Lobotomy
In May 1941 The Saturday Evening Post ran an article which described a then new form of surgery called psychosurgery. Psycho surgery was described as “…cutting into the brain to form new patterns and rid a patient of delusions, obsessions, nervous tensions and the like.” Lobotomy is a form of psychosurgery which was practiced for more than twenty years, most frequently on women, and has since become a word which is nearly synonymous with barbarism. More than 20,000 were performed in the United States by the early 1950s, more than 50,000 by the time they stopped.
The belief was that by cutting away certain contacts within the brain the mental disorder being treated would be eliminated. The frontal lobes of the brain control cognitive function and the expression of emotions, solving problems, judgment, memory, and other functions of personality. Lobotomies disconnect the prefrontal cortex from the anterior portion of the frontal lobes.
The procedure was recognized to sacrifice personality in the patient in the hope of obtaining relief from mental disorder, and even in those operations deemed successful significant negative results occurred as well. Some symptoms of mental disorder were removed but physical and mental problems were added in nearly all cases. One American physician, Dr. Walter Freeman, performed over 4,000 lobotomies, with nearly 40% of them intended to “cure” homosexual behavior. Freeman referred to lobotomies as “surgically induced childhood.”

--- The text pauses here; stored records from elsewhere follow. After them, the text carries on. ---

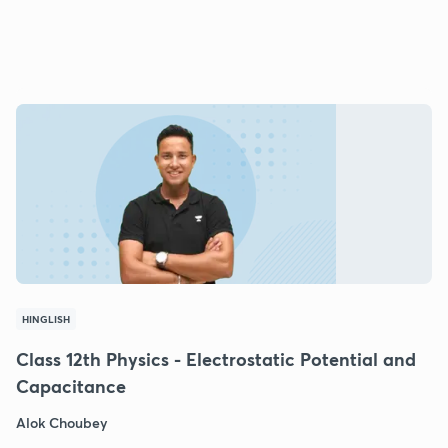
HINGLISH
Class 12th Physics - Electrostatic Potential and
Capacitance
Alok Choubey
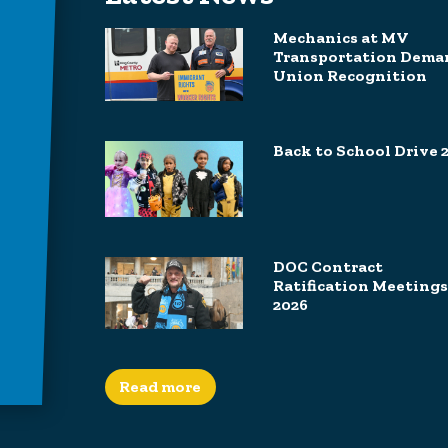
Mechanics at MV
Transportation Dema
Union Recognition
Back to School Drive 
DOC Contract
Ratification Meetings
2026
Read more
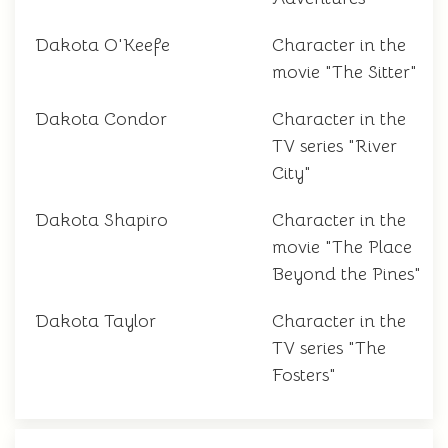
Dakota O'Keefe
Character in the
movie "The Sitter"
Dakota Condor
Character in the
TV series "River
City"
Dakota Shapiro
Character in the
movie "The Place
Beyond the Pines"
Dakota Taylor
Character in the
TV series "The
Fosters"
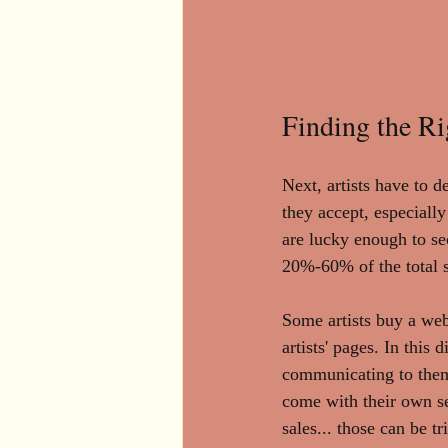
Finding the Ri
Next, artists have to d
they accept, especiall
are lucky enough to se
20%-60% of the total s
Some artists buy a web
artists' pages. In this
communicating to them 
come with their own set
sales... those can be t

One of the most famous patients to undergo a lobotomy was Rosemary Kennedy, the eldest daughter of Joseph Kennedy Sr. and the sister of John F. Kennedy. Rosemary suffered oxygen deprivation at birth and as a result was not as intellectually capable as her siblings. As a teen she developed a stormy and rebelliously headstrong personality. At the request of her father, Dr. Freeman performed a lobotomy on her in 1941. Rosemary became equivalent to a toddler in mental capacity and capability and was institutionalized following the procedure, remaining so for the rest of her life, although she visited the family compound occasionally following the death of Joseph Kennedy Sr.
Lobotomies led to many patients needing to relearn how to eat or even use the bathroom, as in the case of Rosemary Kennedy, who became incontinent following the surgery. Concerns about the negative effects of the procedure outweighing any benefits led the Soviet Union to ban them in the 1950s. By the 1970s several American states had banned the procedure. Although the lobotomies as performed in the 1950s are no longer performed in the United States there are similar procedures being used today.